Now the only thing that you need to do is take your conditionals and run them on each animal in your friend's datasets. You could do this one animal at a time, but that would kind of defeat the purpose - it could be as cumbersome as using a spreadsheet, or even worse. For cases like this, you use Python **functions** and/or **loops**, which are extremely efficient ways to streamline repetitive tasks. You'll learn about these in a future case.

## A word on Boolean logic

So far our conditionals have evaluated a single condition to determine which lines of code actually get executed when we run it. Python can also evaluate multiple conditions at once, using what we call **[Boolean logic](https://www.pbs.org/video/boolean-logic-logic-gates-crash-course-computer-science-nobmpt/)**.

There are four Boolean operations that will suffice in the vast majority of cases:

* $AND$, which in Python is `and`,
* $OR$, which in Python is `or`,
* $XOR$ or **exclusive or**, which in Python is `^`, and
* $NOT$, which in Python is `not`.

This is related to the sets operations that we covered in Case 0.3. In fact, you can represent Boolean logic [using sets](https://en.wikipedia.org/wiki/Boolean_algebra#Diagrammatic_representations).

### $AND$

You have two boolean variables `A` and `B`. This is the **truth table** related to the $AND$ operation when applied to them (a truth table is just a matrix that shows the output of a Boolean operation for different values of `A` and `B`):

| Value of `A`	| Value of `B`  | Value of `A and B`|
|------------	|------------	|------------------	|
| False      	| False      	| False            	|
| False      	| True       	| False            	|
| True       	| False      	| False            	|
| True       	| True       	| True             	|

In other words, `A and B` is `True` only when both conditions are `True`.

### $OR$

This is the truth table for the $OR$ operation:

| Value of `A`	| Value of `B`  | Value of `A or B` |
|------------	|------------	|------------------	|
| False      	| False      	| False            	|
| False      	| True       	| True            	|
| True       	| False      	| True            	|
| True       	| True       	| True             	|

In other words, `A or B` is always `True` except when both conditions are `False`.

### $XOR$

This is the truth table for the exclusive or operation:

| Value of `A`	| Value of `B`  | Value of `A ^ B`  |
|------------	|------------	|------------------	|
| False      	| False      	| False            	|
| False      	| True       	| True            	|
| True       	| False      	| True            	|
| True       	| True       	| False            	|

In other words, `A ^ B` is `True` only when both conditions have different truth values.

### $NOT$

Negation is the easiest of the operators. It just reverses the value of your boolean. So, if `A` is `True`, then `not A` will be `False`. It takes only one argument, so you can't do `A not B` (but you *can* do `not (A and B)`, for instance).

---

Now let's look at an example. Let's evaluate an $OR$ operation:

In [None]:
if (4 < 5) or (400 < 3): 
    print("The conditional evaluated to True")
else:
    print("The conditional evaluated to False")

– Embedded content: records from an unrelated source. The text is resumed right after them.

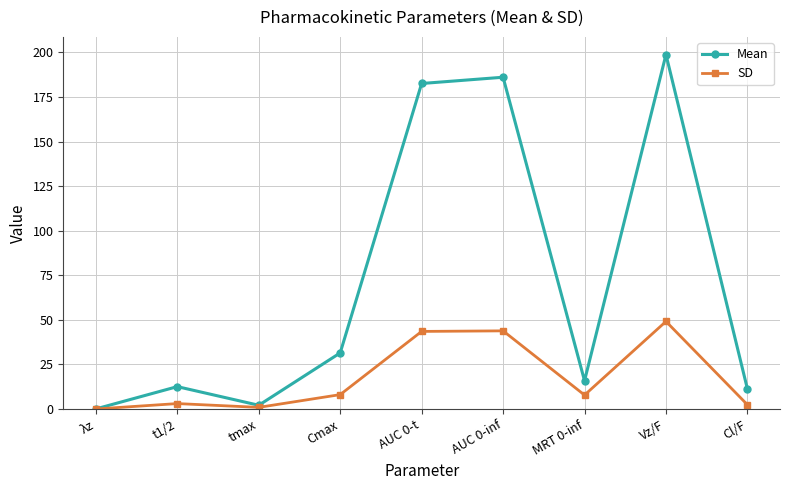

What is the average value of the Mean series?

71.2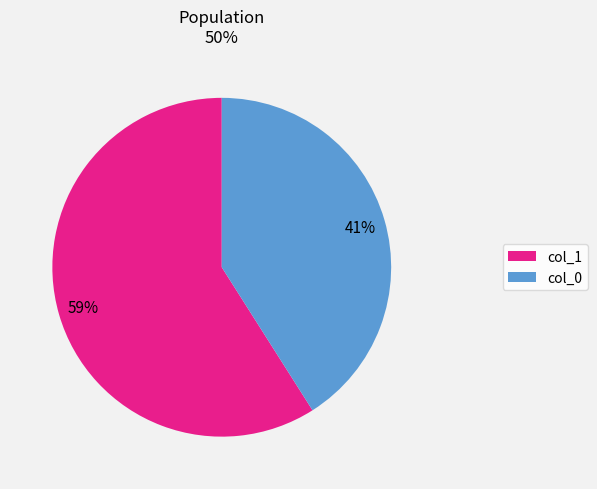

To the nearest percent, what is the average slice percentage?

50%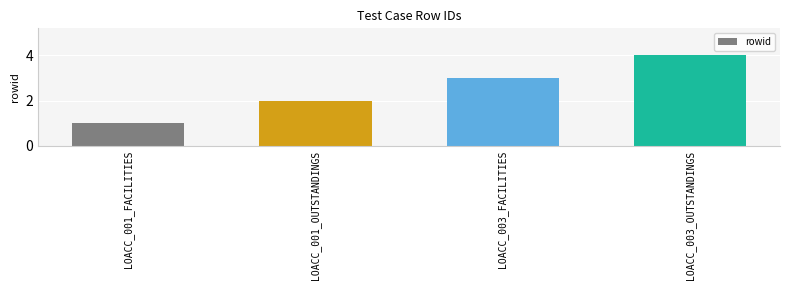

What position from the right is LOACC_003_OUTSTANDINGS?

1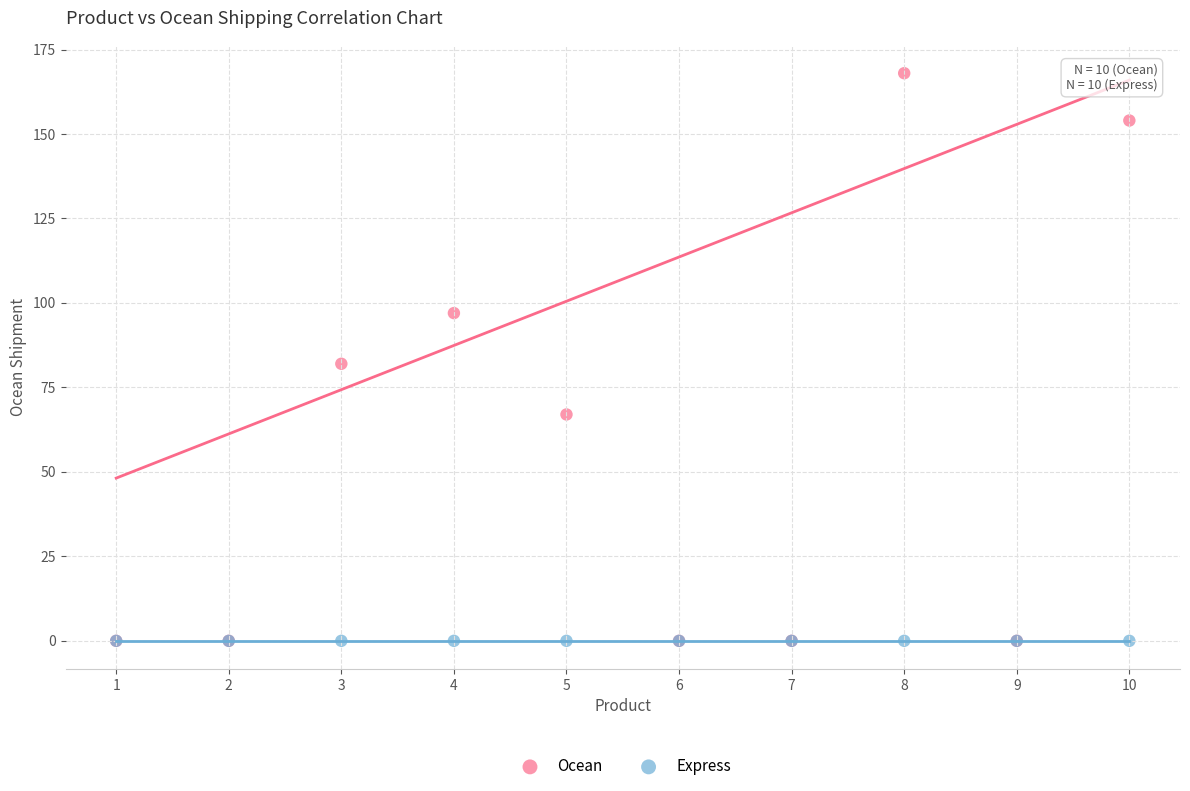

Which series reaches the maximum Y coordinate?

Ocean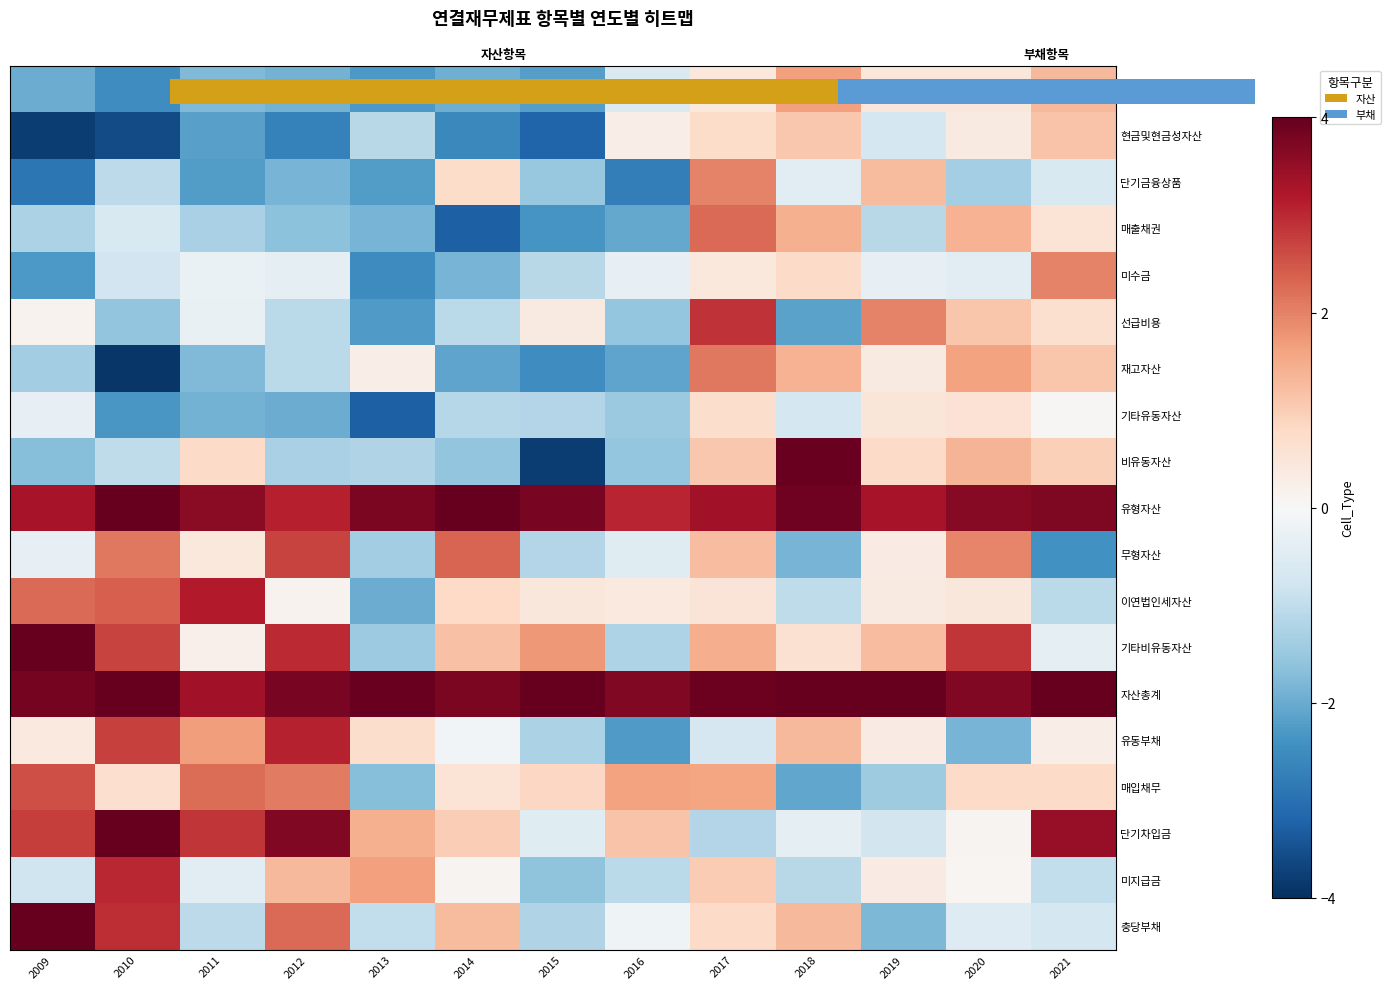

Is it true that 매출채권 equals -1.4 at 2016?

False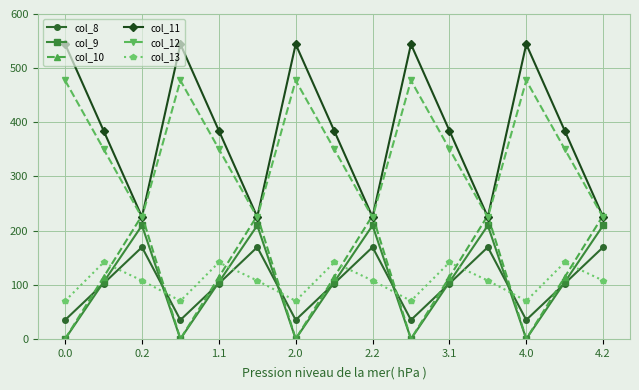

What is the average value of the col_11 series?

384.7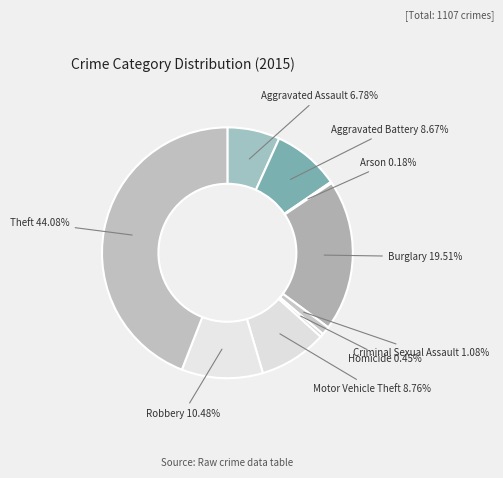

Between Aggravated Assault and Motor Vehicle Theft, which is larger?

Motor Vehicle Theft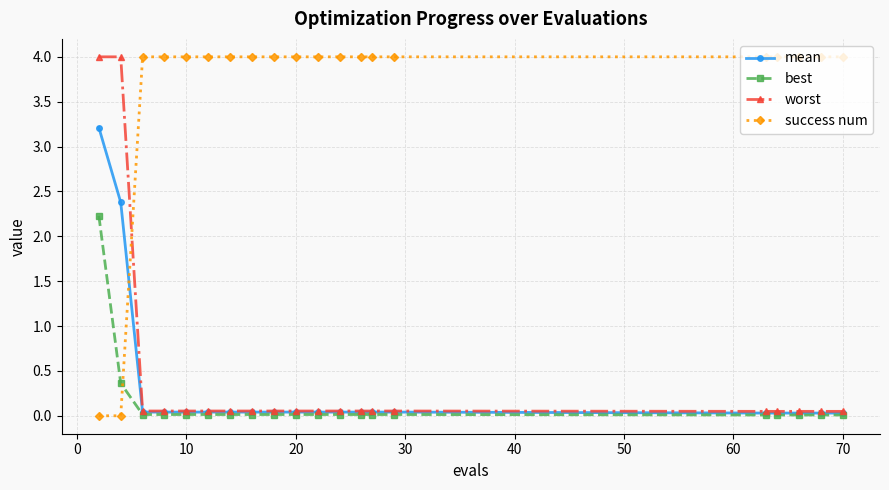

True or false: best and success num intersect in this chart.

True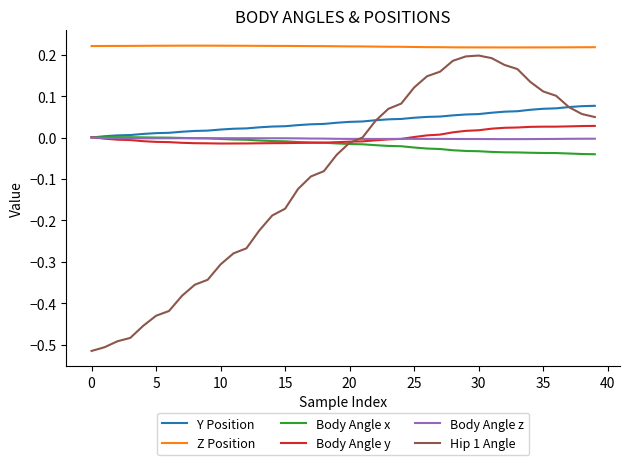

True or false: Body Angle x has more than 0 points higher than both neighbors.

True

Notice that we used parentheses to tell Python where the conditions were in the code.

**Question:** Why did this code evaluate to `True`?

And here's an example of an $AND$ operation:

In [None]:
if (4 < 5) and (400 < 3): 
    print("The conditional evaluated to True")
else:
    print("The conditional evaluated to False")

**Question:** Now why did it evaluate to `False`?